« Cherche billet » : la myriade de panneaux désespérément agités à l’entrée du Bayerische Staatsoper parle d’elle-même. L’effervescence est à son comble : Anna Netrebko chante Lady Macbeth ce 18 décembre, première représentation d’une série de trois in loco et reprise d’un rôle qu’elle a ajouté à son répertoire en 2014. Est-ce l’effet Verismo – ce travail patiemment mené pour adapter sa voix à un répertoire plus dramatique – mais dès son premier air – le redoutable « Vieni ! T’affretta » – l’émission, dans le registre inférieur, n’a plus rien d’artificiel et la projection demeure stupéfiante. Dans cette partition meurtrière et ambiguë, abondamment commentée en raison même de son ambiguïté – soprano ou mezzo ? Belcantiste ou non ? –, Anna Netrebko ne fait pas seulement étalage de santé vocale, elle compose un personnage fascinant et insatiable, ajustant un chant opulent aux enjeux des numéros, mordant et griffant chacune de ses interventions, ciselant le brindisi telle une cabalette donizettienne – trille inclus –, osant dans « La Luce langue » des teintes rougeoyantes, enlaidissant les sons – conformément aux vœux de Verdi – dans une scène du somnambulisme qu’elle couronne d’un contre-ré bémol attendu et piano. Au-delà même de l’interprétation, la chanteuse possède une présence moite et maléfique, un charisme scénique qui, appliqué à l’art du portrait, serait qualifié de photogénique : l’acuité du regard, le port de tête, la souplesse de la silhouette qu’une perruque rousse et des gants longs apparentent à Rita Hayworth.
© Wilfried Hösl
Ce n’est cependant pas Gilda mais Le village des damnés qui a inspiré Martin Kušej. Comme échappé du film de Wolf Rilla, un groupe d’enfants blonds remplace les sorcières. En reléguant le chœur dans la coulisse, le choix s’avère malheureusement préjudiciable à l’équilibre musical. Sur un plateau jonché de crânes, le metteur en scène prend le parti d’illustrer la monstrueuse stérilité du couple Macbeth. C’est ainsi du moins que nous avons compris un propos chargé de symboles difficiles à déchiffrer, dominé par un lustre gigantesque que Lady Macbeth fait osciller, tel un pendule, dans « la Luce langue », seule proposition visuelle un tant soit peu séduisante d’un spectacle conspué en cours de représentation. On peut comprendre que l’exposition de corps nus suspendus par les pieds et de figurants déféquant ne soit pas appréciée de tous. Plus dérangeant, la fin de la scène du somnambulisme est plongée dans l’obscurité. Pourquoi priver l’opéra de son point d’acmé : la sortie de Lady Macbeth sur une note flottante, irréelle dont la pureté peut être signe de rédemption ? Sans être célestes, les voies de la mise en scène sont décidément impénétrables.
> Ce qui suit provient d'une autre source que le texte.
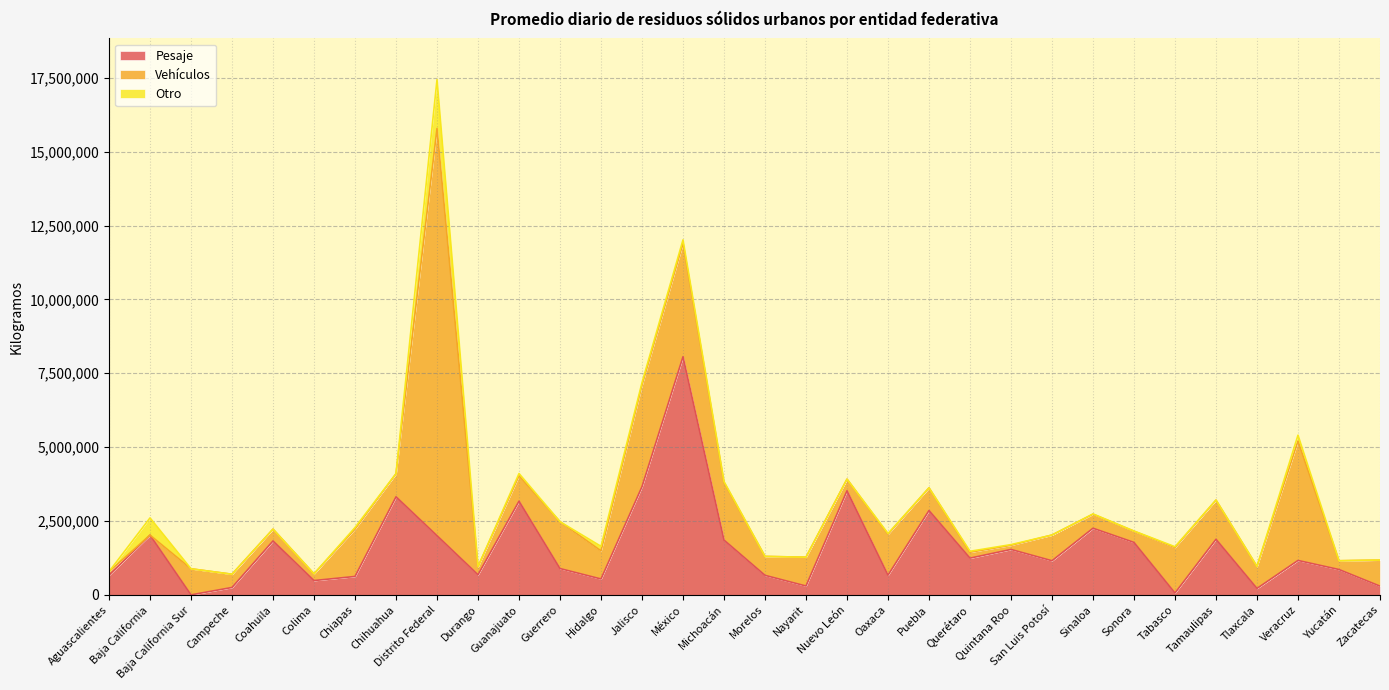

How many positive values does the Otro series have?

20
Il appartient alors à Franco Vassallo dans un « Pietà, rispetto, amore » simple et découragé d’ouvrir les vannes émotionnelles. Doté d’une voix capable de se plier aux impératifs verdiens, longue, puissante mais dépourvu de férocité, le baryton trace de Macbeth un portrait à la craie blanche sur tableau noir, conforme à une certaine tradition qui veut l’époux ombre malfaisante de l’épouse, main pitoyable et ensanglantée d’une ambition inextinguible.
Hors du couple diabolique, point de salut. Ténor et basse ne disposent chacun que d’un seul air pour caractériser leur personnage. C’est peu pour Ildebrando d’Arcangelo (Banco) dont la voix manque autant de relief que d’autorité, mais suffisant pour Yusif Eyvasof (Macduff) qui, sans transmuter en or le plomb du timbre, montre par un usage bienvenu de la demi-teinte qu’il est capable de nuances.
Attentif aux interprètes, qu’il entoure de tous les égards nécessaires, Paolo Carignani compose avec un orchestre parfois exotique dans ce répertoire et des forces chorales désavantagées par le traitement scénique (mais qui, mieux traitées la veille dans Turandot, n’étaient guère plus convaincantes). Main de fer enfiévrée dans un gant de velours, sa direction empathique parachève le triomphe d’Anna Netrebko, rappelée encore et encore une fois le rideau tombé.